=== Section Start ===

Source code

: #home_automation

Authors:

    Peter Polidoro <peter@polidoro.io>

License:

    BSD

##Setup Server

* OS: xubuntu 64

=== Section End ===

§ Work request: All of the data above should be reproduced word for word.

§ Solution to the problem:
Source code

: #home_automation

Authors:

    Peter Polidoro <peter@polidoro.io>

License:

    BSD

##Setup Server

* OS: xubuntu 64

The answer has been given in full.